◆ About this task ◆
Reproduce verbatim the part of the text about the Bethlehem dress from "Skip to main" to "with NEH support.", inclusive.

◆ Text provided ◆
───
Skip to main content

Curio

Fashion Statements

By Steve Moyer | HUMANITIES, March/April 2010 | Volume 31, Number 2

The caftan-like shape is typical of Palestinian dresses, but the woven stripe pattern, the appliquéd areas on the shoulders, sleeves, and skirt, the densely embroidered chest square, and the color scheme clearly identify this one, shown left, as being from Bethlehem. Made in the first half of the twentieth century, most likely for a bride’s wedding day, the dress would later have been worn for special occasions, and the owner may even have passed on to her daughter the embroidered chest square, which was made separately and sewn onto the completed garment. Dresses of this design are rarely worn now. This one is part of the Goldstein Museum of Design’s extensive ethnic garment collection, which is being rehoused with NEH support.
───
◆ Input data ◆
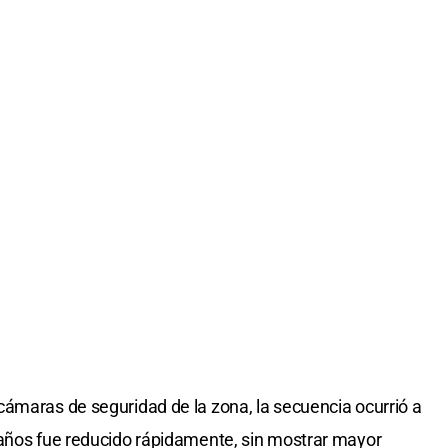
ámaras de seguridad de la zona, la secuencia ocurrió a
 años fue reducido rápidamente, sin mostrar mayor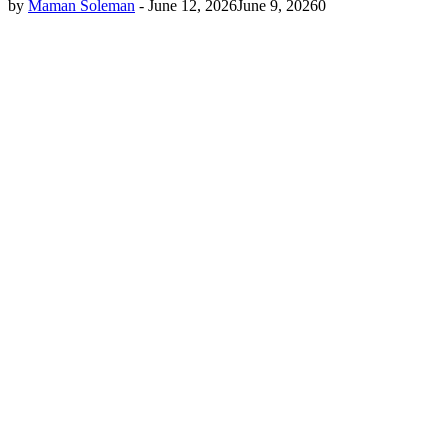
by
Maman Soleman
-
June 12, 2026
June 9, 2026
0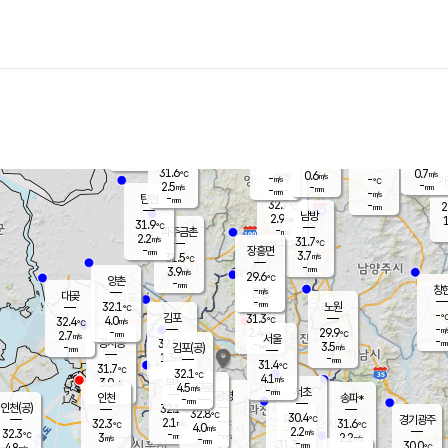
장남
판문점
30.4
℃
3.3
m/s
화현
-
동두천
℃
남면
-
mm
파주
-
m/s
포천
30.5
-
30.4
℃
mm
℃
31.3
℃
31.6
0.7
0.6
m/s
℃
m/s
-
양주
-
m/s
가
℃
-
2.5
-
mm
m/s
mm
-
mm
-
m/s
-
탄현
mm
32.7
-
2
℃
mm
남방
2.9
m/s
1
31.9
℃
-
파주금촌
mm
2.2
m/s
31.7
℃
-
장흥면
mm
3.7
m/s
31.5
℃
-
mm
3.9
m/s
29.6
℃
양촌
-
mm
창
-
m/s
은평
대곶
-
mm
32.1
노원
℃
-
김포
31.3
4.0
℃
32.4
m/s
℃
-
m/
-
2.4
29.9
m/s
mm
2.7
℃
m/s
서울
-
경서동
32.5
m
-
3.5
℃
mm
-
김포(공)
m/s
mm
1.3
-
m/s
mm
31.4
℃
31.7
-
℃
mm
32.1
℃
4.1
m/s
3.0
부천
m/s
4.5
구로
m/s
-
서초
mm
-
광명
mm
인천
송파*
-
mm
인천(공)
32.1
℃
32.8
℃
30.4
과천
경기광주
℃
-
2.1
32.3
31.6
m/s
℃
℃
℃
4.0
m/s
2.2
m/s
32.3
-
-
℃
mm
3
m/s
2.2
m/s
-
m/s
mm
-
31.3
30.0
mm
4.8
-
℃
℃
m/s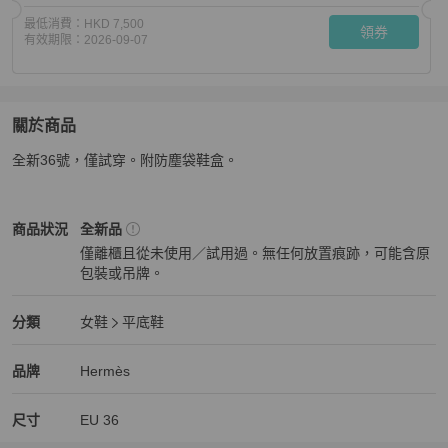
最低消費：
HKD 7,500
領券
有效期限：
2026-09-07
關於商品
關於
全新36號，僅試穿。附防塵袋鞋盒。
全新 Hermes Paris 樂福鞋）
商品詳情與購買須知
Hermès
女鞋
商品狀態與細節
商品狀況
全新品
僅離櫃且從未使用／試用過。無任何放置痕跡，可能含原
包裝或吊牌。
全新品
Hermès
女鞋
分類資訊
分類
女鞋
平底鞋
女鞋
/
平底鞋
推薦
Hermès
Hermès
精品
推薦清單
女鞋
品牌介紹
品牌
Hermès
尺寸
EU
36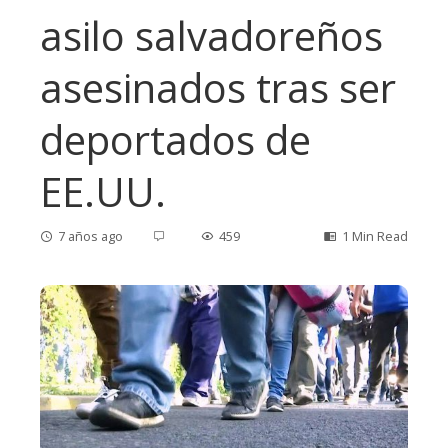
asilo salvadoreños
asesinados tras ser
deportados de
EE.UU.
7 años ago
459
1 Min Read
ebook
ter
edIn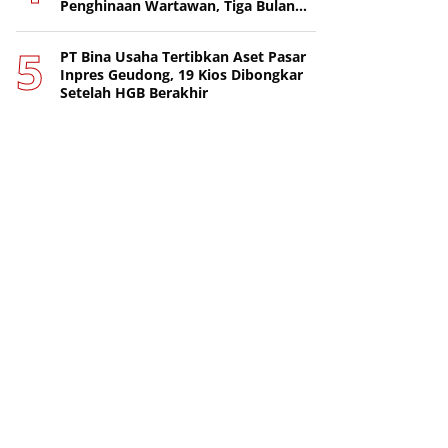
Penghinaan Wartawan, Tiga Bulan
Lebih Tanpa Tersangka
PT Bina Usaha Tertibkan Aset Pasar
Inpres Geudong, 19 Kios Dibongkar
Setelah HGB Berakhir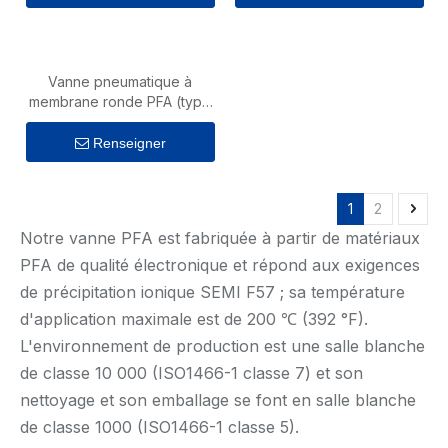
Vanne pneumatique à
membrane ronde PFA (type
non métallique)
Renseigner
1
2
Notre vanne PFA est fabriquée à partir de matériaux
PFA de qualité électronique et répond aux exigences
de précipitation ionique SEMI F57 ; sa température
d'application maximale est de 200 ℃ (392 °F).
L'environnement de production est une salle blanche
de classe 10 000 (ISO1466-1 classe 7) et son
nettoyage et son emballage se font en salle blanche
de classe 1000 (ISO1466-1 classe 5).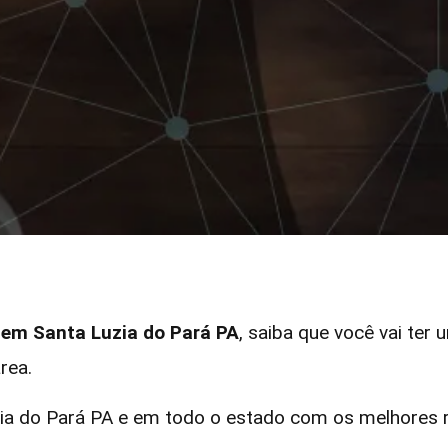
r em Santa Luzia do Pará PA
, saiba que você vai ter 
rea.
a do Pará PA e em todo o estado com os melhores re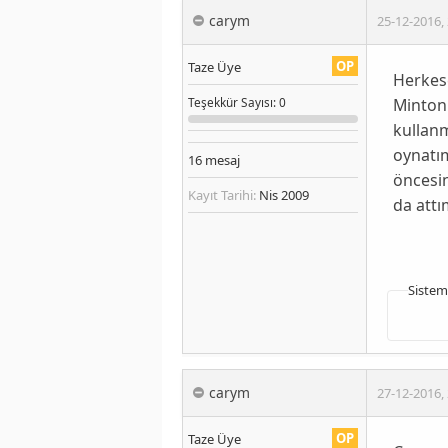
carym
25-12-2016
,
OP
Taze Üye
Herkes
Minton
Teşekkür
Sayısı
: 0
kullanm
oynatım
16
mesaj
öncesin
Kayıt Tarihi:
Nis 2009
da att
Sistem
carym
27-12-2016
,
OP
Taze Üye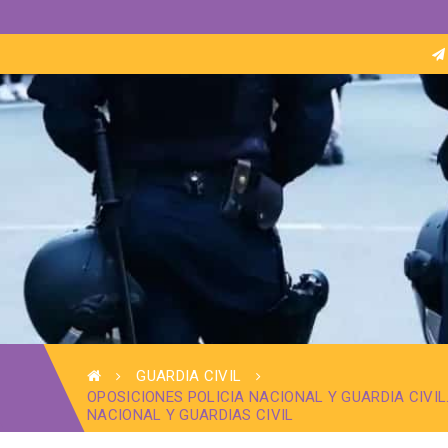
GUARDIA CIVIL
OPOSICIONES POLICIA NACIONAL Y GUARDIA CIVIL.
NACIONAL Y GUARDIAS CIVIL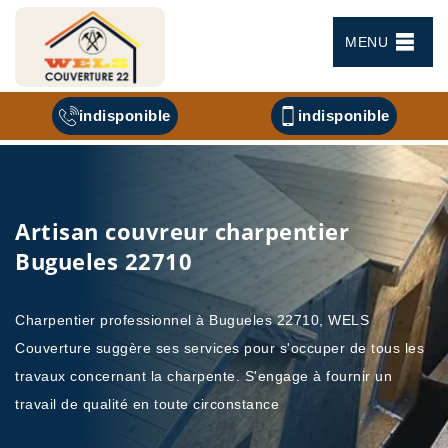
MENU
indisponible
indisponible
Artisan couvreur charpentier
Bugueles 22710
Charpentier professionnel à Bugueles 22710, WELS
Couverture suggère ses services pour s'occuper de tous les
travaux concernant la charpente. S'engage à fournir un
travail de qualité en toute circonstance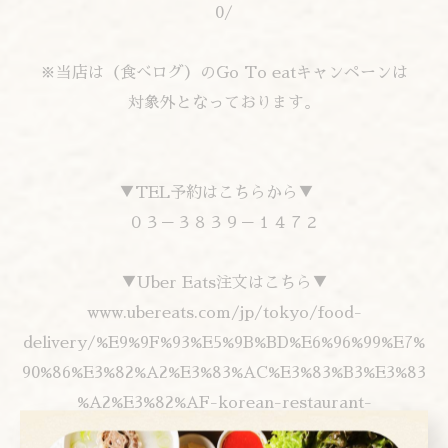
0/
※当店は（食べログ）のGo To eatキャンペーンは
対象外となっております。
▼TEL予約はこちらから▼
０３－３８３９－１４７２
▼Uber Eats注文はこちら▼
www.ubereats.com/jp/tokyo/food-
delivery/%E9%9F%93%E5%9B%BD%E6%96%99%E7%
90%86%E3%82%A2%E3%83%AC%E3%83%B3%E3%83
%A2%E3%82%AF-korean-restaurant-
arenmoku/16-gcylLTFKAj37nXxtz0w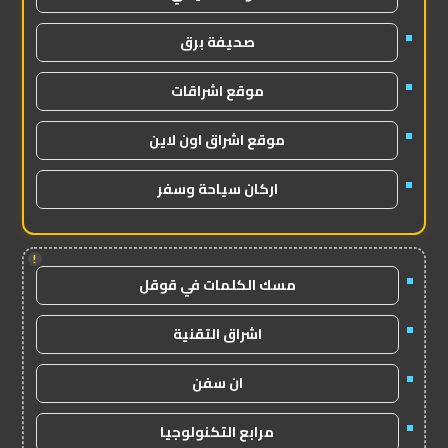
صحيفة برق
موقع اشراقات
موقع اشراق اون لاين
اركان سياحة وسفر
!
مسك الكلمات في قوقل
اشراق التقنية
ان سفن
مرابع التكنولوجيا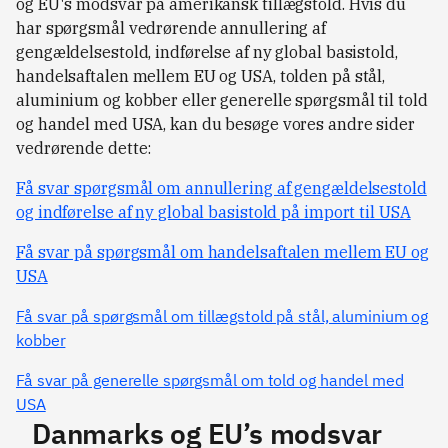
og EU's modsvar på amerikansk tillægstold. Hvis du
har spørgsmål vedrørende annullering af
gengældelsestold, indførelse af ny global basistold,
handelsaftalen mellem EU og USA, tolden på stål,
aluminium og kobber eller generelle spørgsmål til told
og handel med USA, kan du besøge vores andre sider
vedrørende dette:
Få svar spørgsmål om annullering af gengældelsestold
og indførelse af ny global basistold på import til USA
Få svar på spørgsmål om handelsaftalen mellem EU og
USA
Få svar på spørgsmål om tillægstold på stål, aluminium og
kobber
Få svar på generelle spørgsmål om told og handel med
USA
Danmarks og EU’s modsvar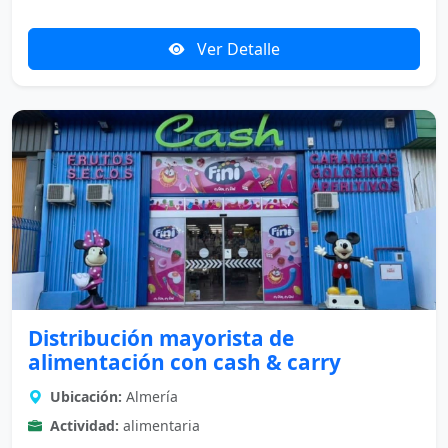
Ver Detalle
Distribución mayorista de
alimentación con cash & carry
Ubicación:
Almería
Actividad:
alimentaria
───
◆ Your solution ◆
Skip to main content

Curio

Fashion Statements

By Steve Moyer | HUMANITIES, March/April 2010 | Volume 31, Number 2

The caftan-like shape is typical of Palestinian dresses, but the woven stripe pattern, the appliquéd areas on the shoulders, sleeves, and skirt, the densely embroidered chest square, and the color scheme clearly identify this one, shown left, as being from Bethlehem. Made in the first half of the twentieth century, most likely for a bride’s wedding day, the dress would later have been worn for special occasions, and the owner may even have passed on to her daughter the embroidered chest square, which was made separately and sewn onto the completed garment. Dresses of this design are rarely worn now. This one is part of the Goldstein Museum of Design’s extensive ethnic garment collection, which is being rehoused with NEH support.